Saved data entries
-*-*-

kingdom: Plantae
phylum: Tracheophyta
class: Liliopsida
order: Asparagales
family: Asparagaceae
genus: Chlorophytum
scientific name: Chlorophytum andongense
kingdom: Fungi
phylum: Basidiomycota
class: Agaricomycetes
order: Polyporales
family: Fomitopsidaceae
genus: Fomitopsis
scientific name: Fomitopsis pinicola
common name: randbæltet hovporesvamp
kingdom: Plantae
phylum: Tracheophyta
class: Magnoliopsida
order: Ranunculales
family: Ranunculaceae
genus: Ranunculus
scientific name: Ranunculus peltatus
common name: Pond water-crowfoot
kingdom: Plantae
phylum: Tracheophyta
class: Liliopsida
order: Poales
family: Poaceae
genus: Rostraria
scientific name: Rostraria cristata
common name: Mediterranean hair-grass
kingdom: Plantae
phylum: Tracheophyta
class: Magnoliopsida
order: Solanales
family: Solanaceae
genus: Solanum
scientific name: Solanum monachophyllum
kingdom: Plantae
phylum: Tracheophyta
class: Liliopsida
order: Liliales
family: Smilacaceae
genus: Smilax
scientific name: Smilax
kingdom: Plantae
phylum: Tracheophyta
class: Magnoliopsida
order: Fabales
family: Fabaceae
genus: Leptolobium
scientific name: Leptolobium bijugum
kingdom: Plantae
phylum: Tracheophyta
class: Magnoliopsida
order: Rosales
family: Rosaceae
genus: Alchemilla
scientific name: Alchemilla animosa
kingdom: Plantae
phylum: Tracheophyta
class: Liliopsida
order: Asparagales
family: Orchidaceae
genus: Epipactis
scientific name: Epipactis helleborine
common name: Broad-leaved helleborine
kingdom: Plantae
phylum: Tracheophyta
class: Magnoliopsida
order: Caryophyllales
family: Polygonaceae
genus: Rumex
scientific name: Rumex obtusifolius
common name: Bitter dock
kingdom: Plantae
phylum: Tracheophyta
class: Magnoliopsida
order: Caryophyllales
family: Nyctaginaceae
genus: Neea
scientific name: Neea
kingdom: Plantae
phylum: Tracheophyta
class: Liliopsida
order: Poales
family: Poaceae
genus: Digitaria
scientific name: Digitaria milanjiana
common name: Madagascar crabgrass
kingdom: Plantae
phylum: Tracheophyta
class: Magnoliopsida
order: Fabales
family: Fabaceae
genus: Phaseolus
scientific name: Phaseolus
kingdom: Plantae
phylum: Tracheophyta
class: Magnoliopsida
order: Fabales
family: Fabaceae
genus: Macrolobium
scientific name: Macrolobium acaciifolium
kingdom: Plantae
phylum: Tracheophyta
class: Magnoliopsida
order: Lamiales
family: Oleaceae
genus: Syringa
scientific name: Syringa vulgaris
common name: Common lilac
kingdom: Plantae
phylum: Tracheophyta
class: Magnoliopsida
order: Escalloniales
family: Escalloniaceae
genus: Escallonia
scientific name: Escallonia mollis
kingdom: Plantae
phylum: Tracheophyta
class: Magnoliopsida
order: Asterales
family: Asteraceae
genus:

-*-*-

Stated exercise
Copy everything from the line containing "common name: Common lilac" down to the end of the records, renaming "phylum" to "division" and leaving all else unchanged.

Exercise response
common name: Common lilac
kingdom: Plantae
division: Tracheophyta
class: Magnoliopsida
order: Escalloniales
family: Escalloniaceae
genus: Escallonia
scientific name: Escallonia mollis
kingdom: Plantae
division: Tracheophyta
class: Magnoliopsida
order: Asterales
family: Asteraceae
genus:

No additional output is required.